Originally published 11/2/2003. Links were valid at time of publication.
Two events in as many weeks have brought to light some of the frightening aspects of governmental dominion over private individuals. The first, in Florida, involves the State’s mandate that Terri Shiavo be placed back upon a feeding tube despite her husband’s wishes. Second, this time in Georgia, involves the expulsion of an honor roll student whose fictional story – in a private diary – got her into trouble.
The Terri Shiavo case reached national attention when the Florida State legislature passed a bill that Jeb Bush immediately signed to re-insert the feeding tubes after a Florida Appeals Court had ruled in favor of the husband to remove them. The point that I make here is unrelated to the issue of euthanasia, right-to-die vs. right-to-live, or whether Michael Shiavo should be demonized or his in-laws lionized.
The important point here is how the State – in this case the State of Florida – intervened in what was essentially a private matter between two individual parties when there was no compelling public interest to do so. The Atlanta Journal-Constitution reported that several legal scholars were astounded at the Florida legislature’s chutzpah.
And rightly so. The legislature drafted a bill that was as narrowly scoped as possible. In other words, they have written the law specifically for Terri Shiavo’s situation, and therefore, written it specifically for Terri Shiavo.
At it’s most basic, this means that – under its own authority and initiative – the State has declared itself to “own” Terry Shiavo. Under this ownership, the State then has the right to determine – quite literally – whether or not she lives or dies. That the State chose she live has certainly pleased some people who don’t understand the implications of what the government has done.
If the State can author legislation to take ownership of a specific individual, it can author legislation to take ownership of any individual.
Such is the case in Roswell, Georgia, where 14-year old Rachel Boim was expelled from school for writing a short fictional story wherein a girl falls asleep in class and dreams that she kills a teacher. The story is accompanied by dozens of other drawings, poems, and short writing in Rachel’s private journal, but apparently this was the only story that captured the attention of teacher Travis Carr who confiscated the journal when Rachel brought it to class to share with a friend.
Carr took the journal home and read through the private musings of a 14-year-old girl. Who knows what kind of lascivious pleasure he derived from perusing the private thoughts of a pubescent girl entering the hormone-induced beginnings of womanhood? The same thought apparently occurred to Rachel, who was more worried about some of the poems she had written. The journal contained a whole range of musings, some light and “fluffy”, others somewhat dark and disturbing. Whatever his own questionable personal motives, he apparently found this particular story cause enough to have her pulled out of class by an armed police officer the following day.
Rachel was summarily suspended until a hearing could be held by the School Board. At the hearing, testimony on her behalf included Rachel’s parents, Georgia’s poet laureate and the editor of an Atlanta literary magazine, as well as written testimony from authors and other literary professionals. All of this was to no avail, as the School Board expelled the honor student.

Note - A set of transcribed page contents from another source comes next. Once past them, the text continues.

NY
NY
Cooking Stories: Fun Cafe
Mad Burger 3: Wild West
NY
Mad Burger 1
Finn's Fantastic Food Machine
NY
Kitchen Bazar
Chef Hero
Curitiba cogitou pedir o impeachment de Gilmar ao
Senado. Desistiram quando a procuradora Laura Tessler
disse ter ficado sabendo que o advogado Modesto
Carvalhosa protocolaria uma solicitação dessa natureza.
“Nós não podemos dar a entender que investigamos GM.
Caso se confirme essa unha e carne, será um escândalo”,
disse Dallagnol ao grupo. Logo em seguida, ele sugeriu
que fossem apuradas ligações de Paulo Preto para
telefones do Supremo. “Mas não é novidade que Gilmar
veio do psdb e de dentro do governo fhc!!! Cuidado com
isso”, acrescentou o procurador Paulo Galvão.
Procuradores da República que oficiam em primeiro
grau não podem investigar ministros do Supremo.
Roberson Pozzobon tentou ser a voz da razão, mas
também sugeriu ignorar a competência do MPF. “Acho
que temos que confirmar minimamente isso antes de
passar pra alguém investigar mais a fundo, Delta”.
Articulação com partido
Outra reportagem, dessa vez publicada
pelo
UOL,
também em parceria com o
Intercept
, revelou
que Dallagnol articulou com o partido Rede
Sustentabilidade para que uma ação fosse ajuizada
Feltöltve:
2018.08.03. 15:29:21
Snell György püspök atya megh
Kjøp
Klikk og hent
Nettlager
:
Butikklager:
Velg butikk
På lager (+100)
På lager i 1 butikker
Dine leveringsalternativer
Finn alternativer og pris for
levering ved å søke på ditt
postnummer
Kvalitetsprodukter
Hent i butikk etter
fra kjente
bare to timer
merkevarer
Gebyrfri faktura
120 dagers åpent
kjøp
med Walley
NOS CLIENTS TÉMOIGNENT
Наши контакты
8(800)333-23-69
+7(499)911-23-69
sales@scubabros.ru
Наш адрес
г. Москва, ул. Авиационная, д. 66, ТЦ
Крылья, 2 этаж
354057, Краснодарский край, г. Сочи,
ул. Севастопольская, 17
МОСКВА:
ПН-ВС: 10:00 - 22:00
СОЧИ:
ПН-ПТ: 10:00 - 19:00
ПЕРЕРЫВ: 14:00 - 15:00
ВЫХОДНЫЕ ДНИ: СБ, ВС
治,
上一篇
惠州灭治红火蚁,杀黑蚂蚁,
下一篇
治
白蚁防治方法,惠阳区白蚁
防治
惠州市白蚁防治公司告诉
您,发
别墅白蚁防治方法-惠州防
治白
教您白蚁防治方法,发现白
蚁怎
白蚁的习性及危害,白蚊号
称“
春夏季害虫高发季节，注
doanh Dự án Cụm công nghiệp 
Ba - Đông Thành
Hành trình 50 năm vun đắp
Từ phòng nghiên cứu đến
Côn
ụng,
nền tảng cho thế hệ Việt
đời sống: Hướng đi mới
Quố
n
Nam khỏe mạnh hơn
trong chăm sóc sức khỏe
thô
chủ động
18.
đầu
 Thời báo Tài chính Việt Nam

A quick search on Google for Rachel Boim pulls up dozens of articles regarding the story, but not one seems to explore the motivation of Travis Carr for confiscating the journal in the first place.
In the twisted world of government schools, the priority appears to be punishing students for reading and writing, rather than teaching them those skills. As a former college professor, I can honestly say that the short essay that Rachel wrote to the Atlanta Journal Constitution was far more coherent and grammatically correct than easily 80% of my college juniors and seniors. Without question this comes from the practice she got from writing in her journal (among other writings, of course).
Nevertheless, there has yet to be any uproar over Travis Carr’s fascist right to confiscate the journal in the first place. In the context of the classroom, certainly two girls sharing a diary moment would warrant a warning to put the journal away. If confiscation was necessary, why wasn’t the journal returned at the end of the class period? The end of the day? Why was it necessary to take the girl’s private journal home to read in its entirety?
The presumptuousness on the part of the teacher that such an invasion of personal privacy is couched in the belief that the students in government schools are owned by the schools. While it is true that the Supreme Court has ruled that the constitutional rights of citizens in their entirety do not extend to children, the impact of this behavior can be projected. A student who grows up expecting that no privacy or freedom is to be had cannot be expected to resist when government claims ownership over (as in the case of Terri Shiavo) an individual’s life and death.
Okay, so what? So Rachel Boim was expelled from school. So Terri Shiavo lives like a turnip on the taxpayer’s pocketbook. What does that have to do with me (I hear you say). Living in a country as a free person where one individual is perceived to be owned by government is like trying to swim in the non-peeing section of the pool: eventually you will be affected.